╭─ Passage fourni

Les études les plus récentes paraissent s'accorder sur l'idée que la lecture se diversifie : savantes, documentaires, récréatives, participatives, elles se modulent en fonction du contexte. Si le livre papier garde une aura symbolique, les supports à venir seront ainsi les plus polyvalents, offrant aussi bien un espace de déconnexion qu'une possibilité d'interagir, tout cela avec le confort du papier électronique.


Sources :

Un nouveau rôle pour le lecteur : autoédition, édition accompagnée, lecture sociale et impression à la demande.

L'autoédition

L'autoédition contribue à étendre l'offre d'ouvrages disponibles et connaît un essor important aux Etats-Unis et au Royaume-Uni, où l’ebook est plus solidement installé. Elle représenterait 17% du CA du marché du livre aux États-Unis, contre 3% en France. Le succès international de Fifty Shades of Grey de E.L. James, a contribué à la mettre sur le devant de la scène. Amazon et Apple ont su capter ce mouvement en créant leur propre plateforme d'autoédition numérique.

╰─
╭─ Extrait des données

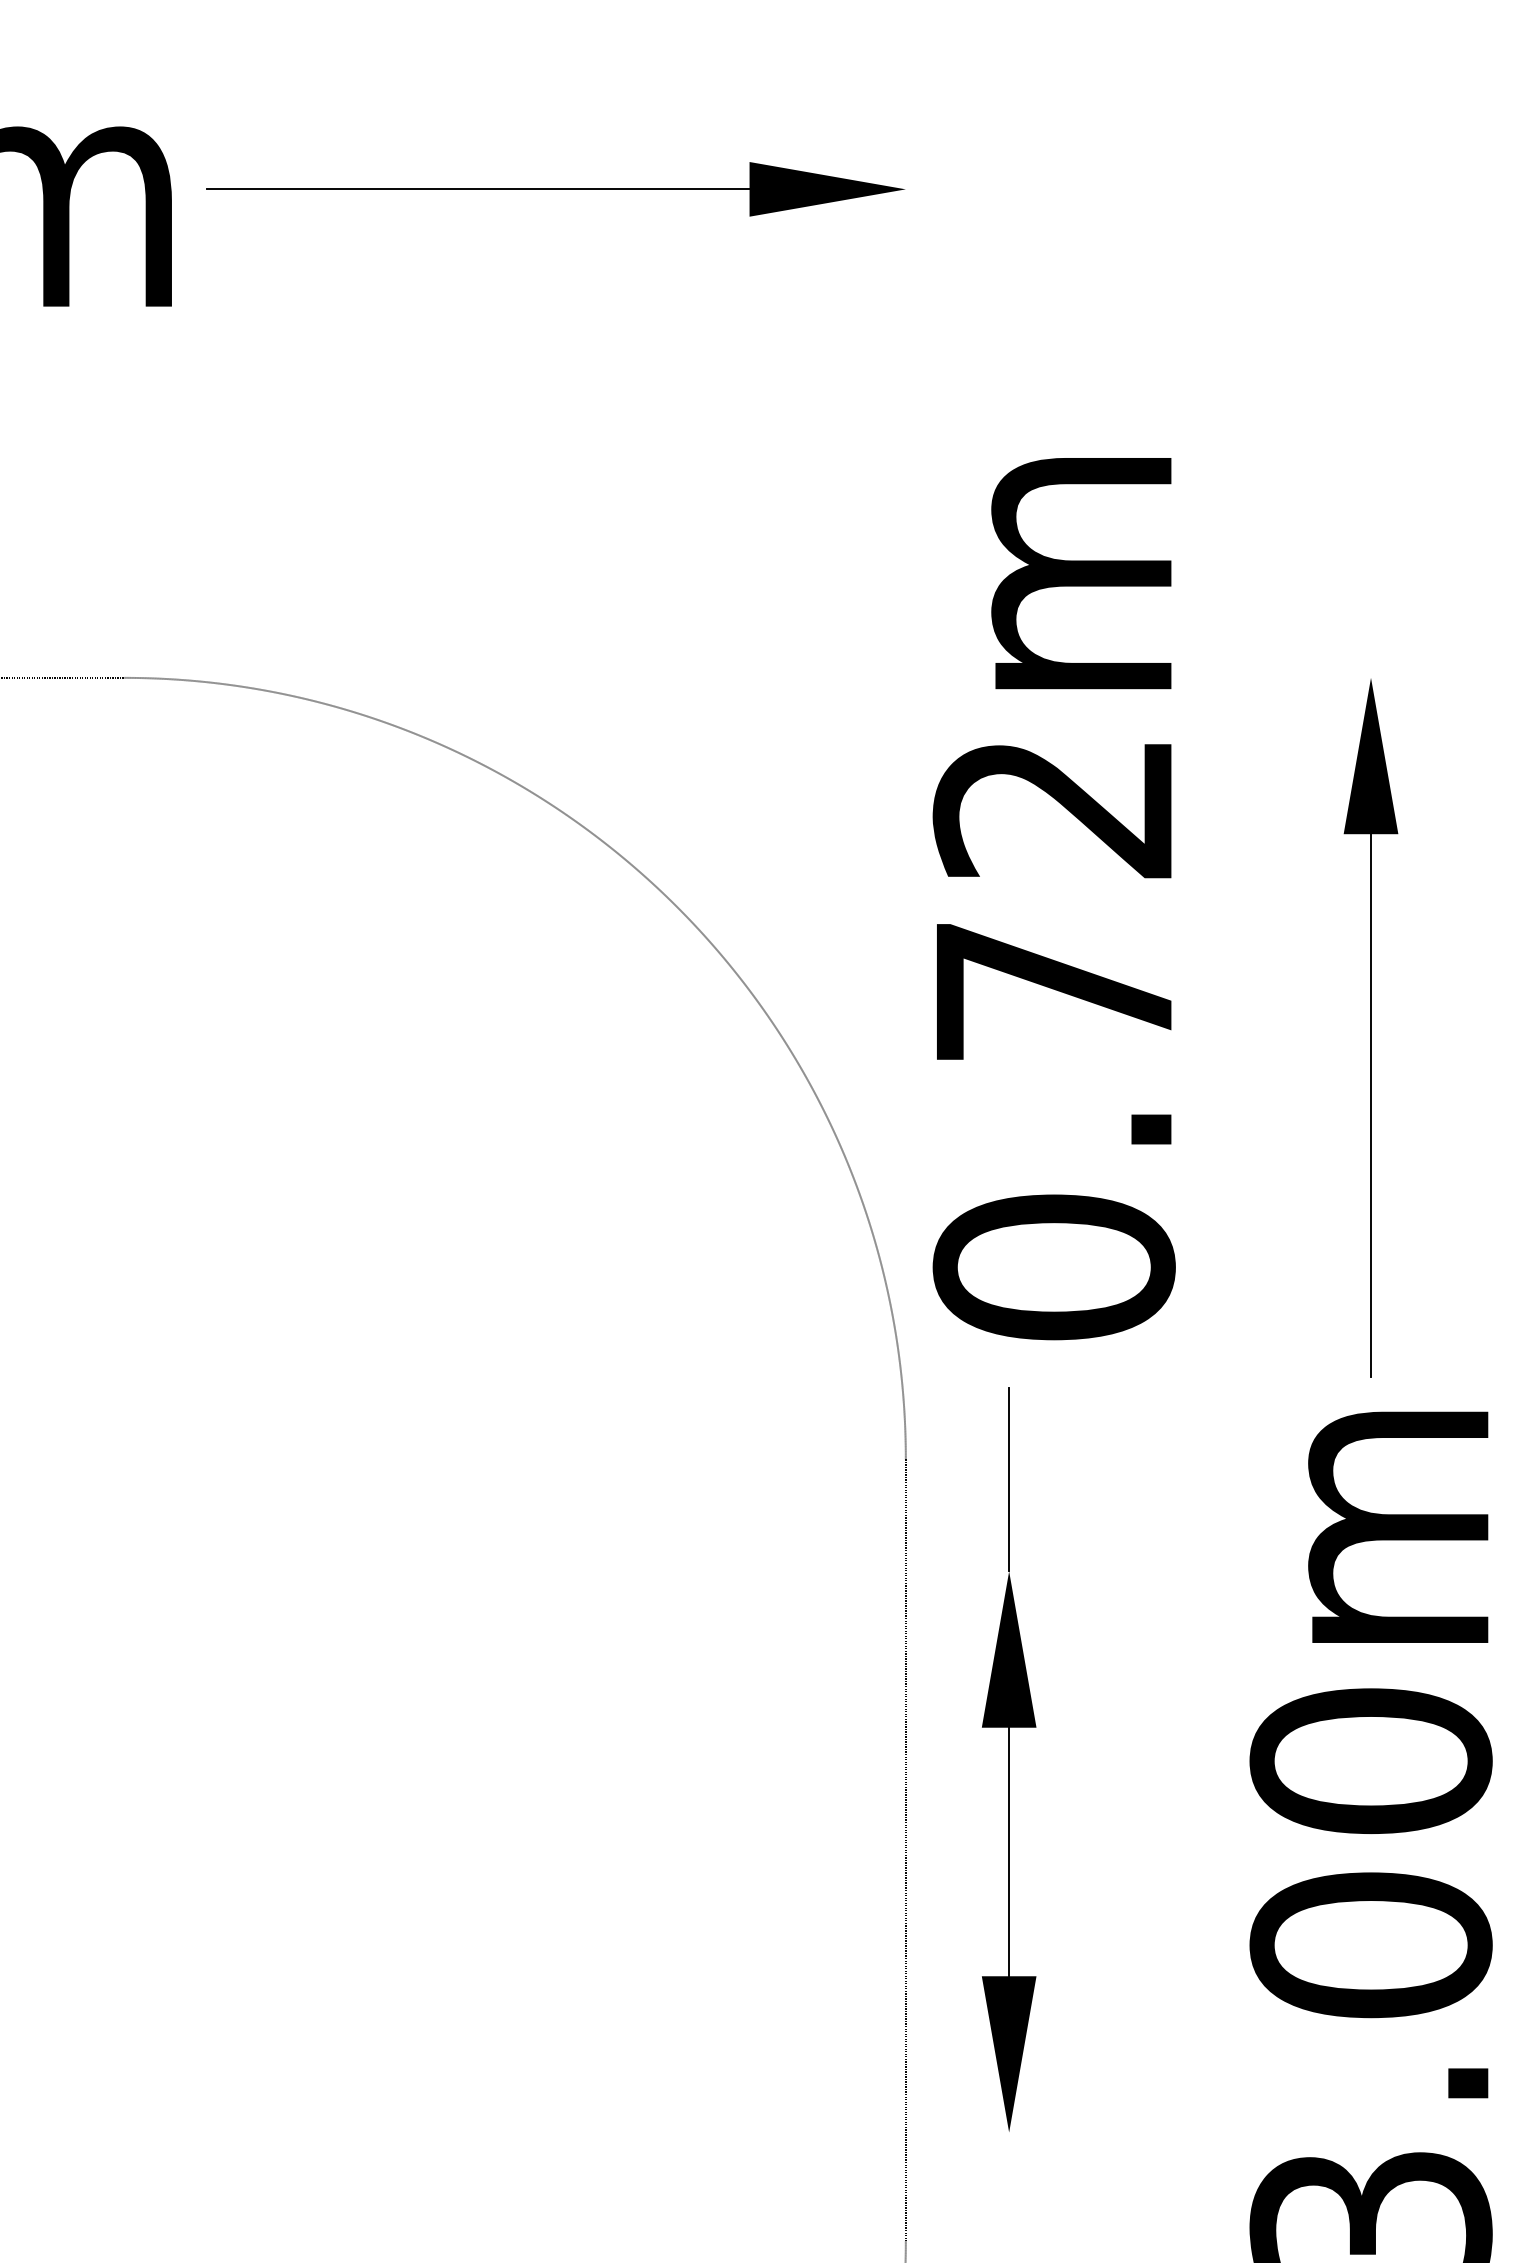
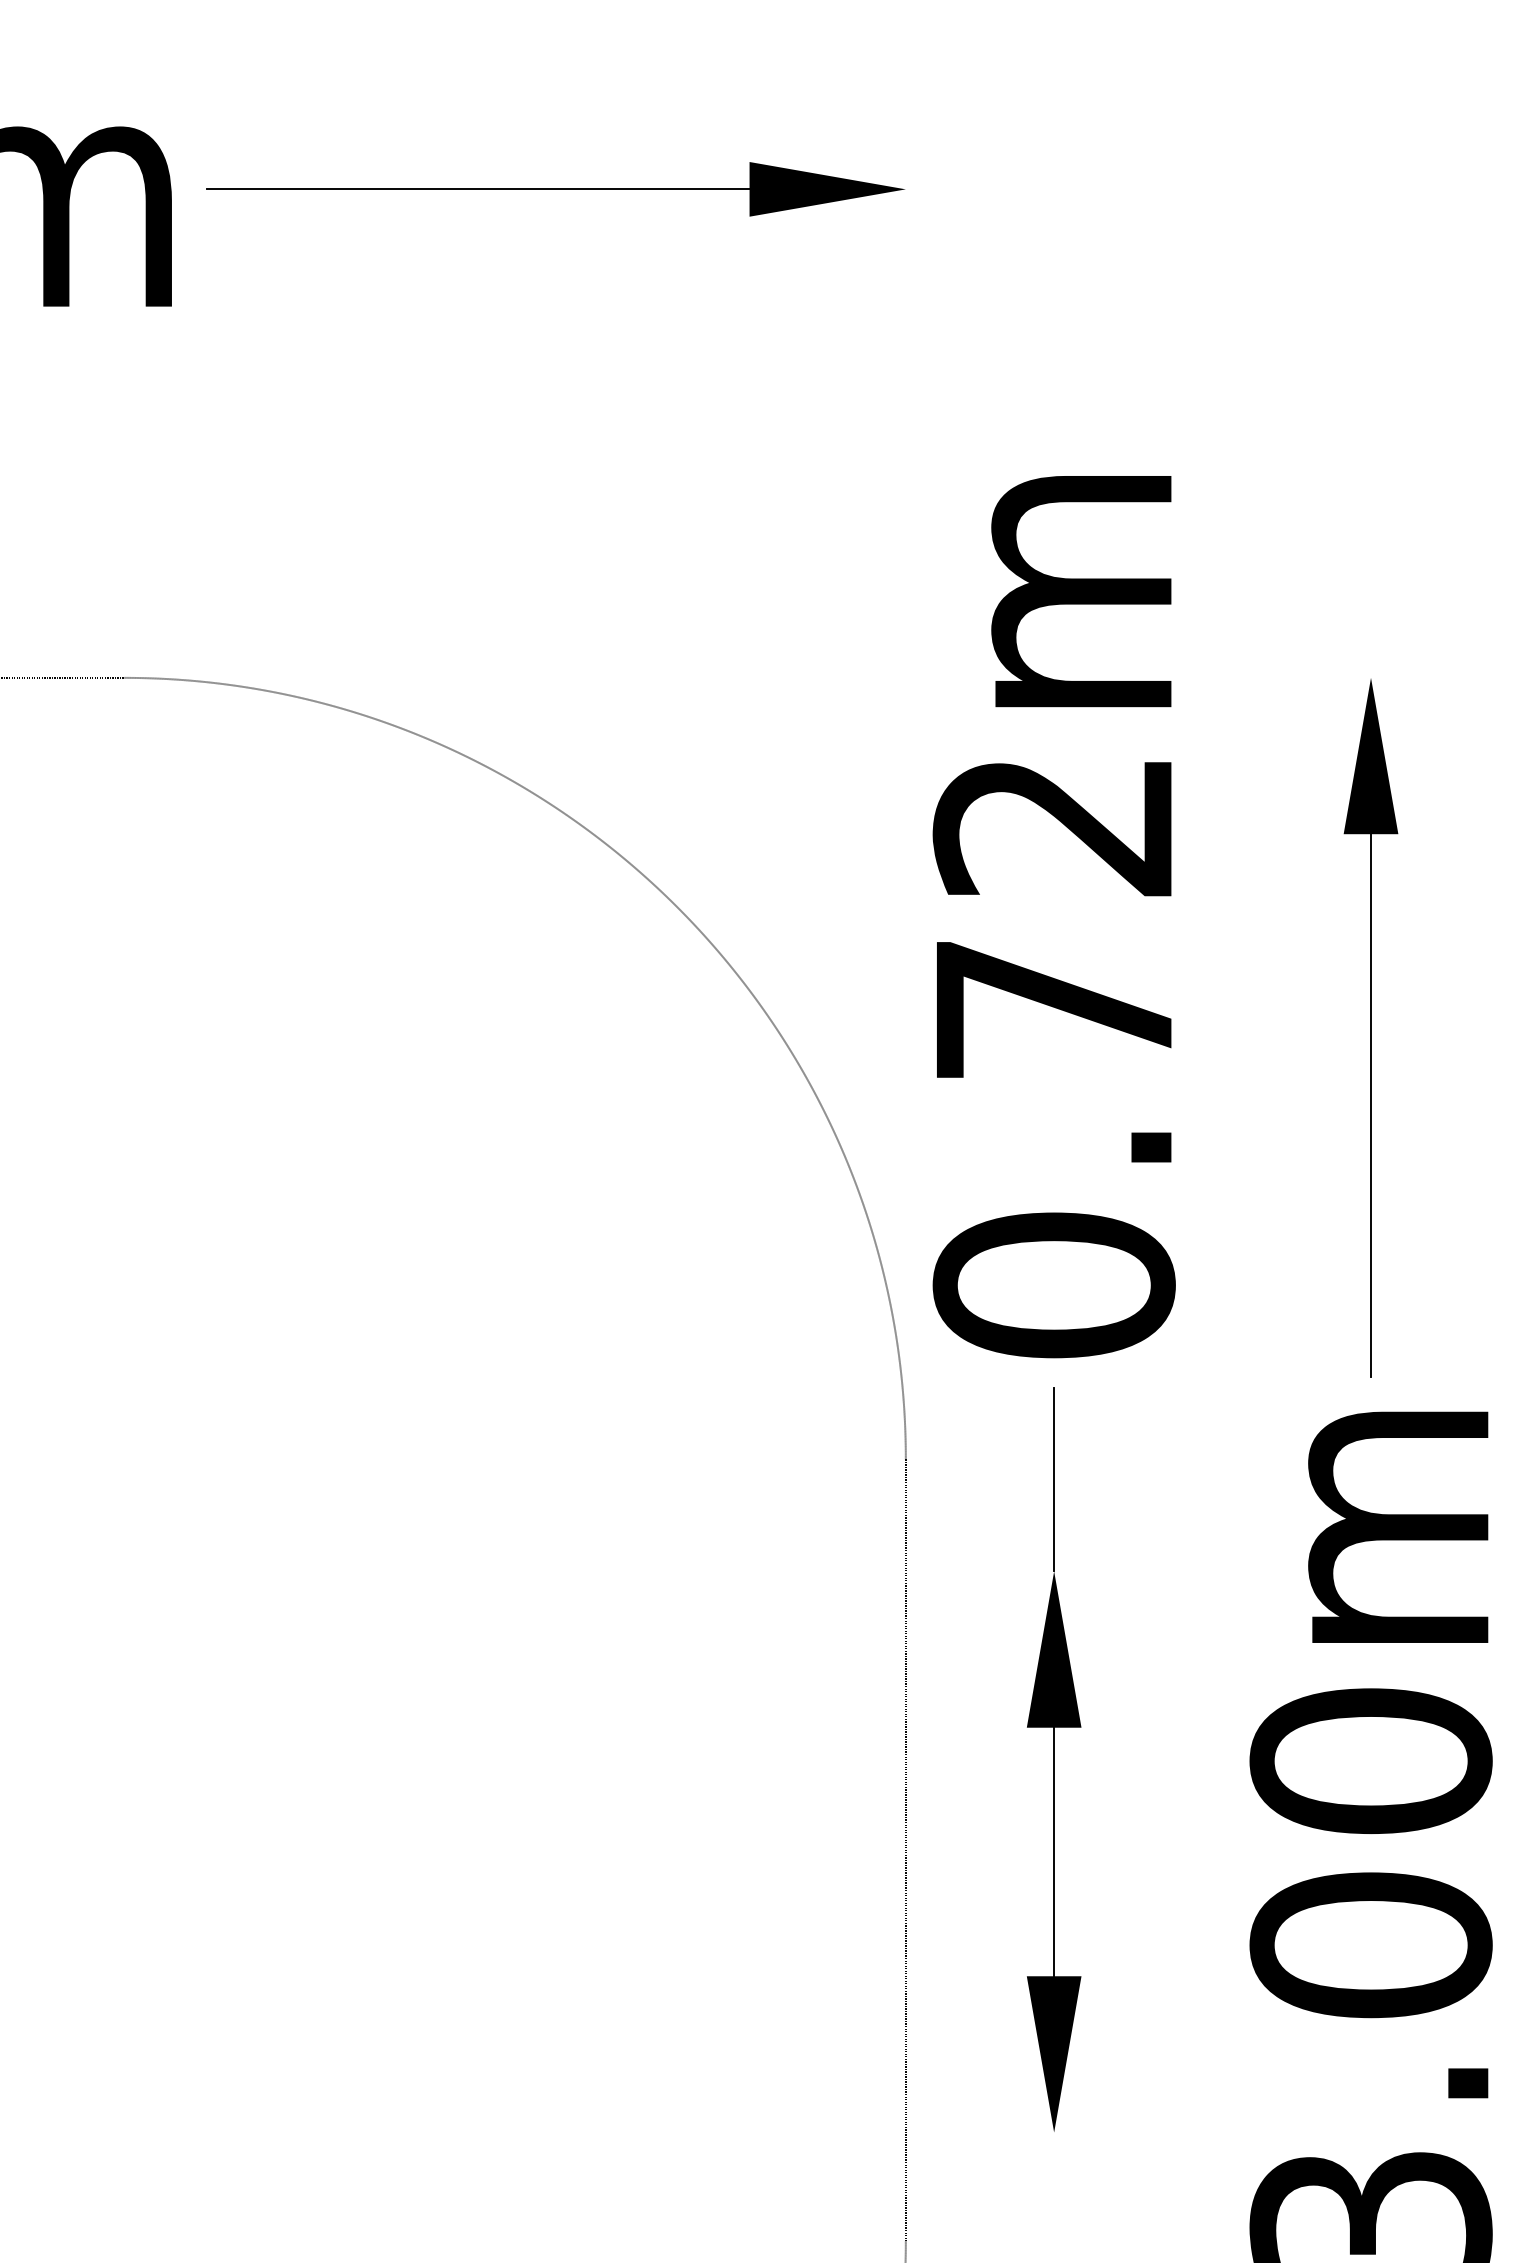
text at (1053, 899) position: (1053, 899) -> (1053, 917)
part at (1009, 1759) position: (1009, 1759) -> (1054, 1759)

╰─

[Défi]
Répondez à ces questions sur le passage consacré à la lecture et à l'autoédition :
1. Selon le passage, avec quel confort les supports à venir offriront-ils un espace de déconnexion et une possibilité d'interagir ?
2. Quelle part du chiffre d'affaires du marché du livre l'autoédition représenterait-elle aux États-Unis, et en France ?
3. Quel succès international a contribué à mettre l'autoédition sur le devant de la scène ?
Les lignes n'ont aucun lien avec le passage fourni.

[Résultat attendu]
1. Avec le confort du papier électronique.
2. 17 % aux États-Unis, contre 3 % en France.
3. Celui de Fifty Shades of Grey de E.L. James.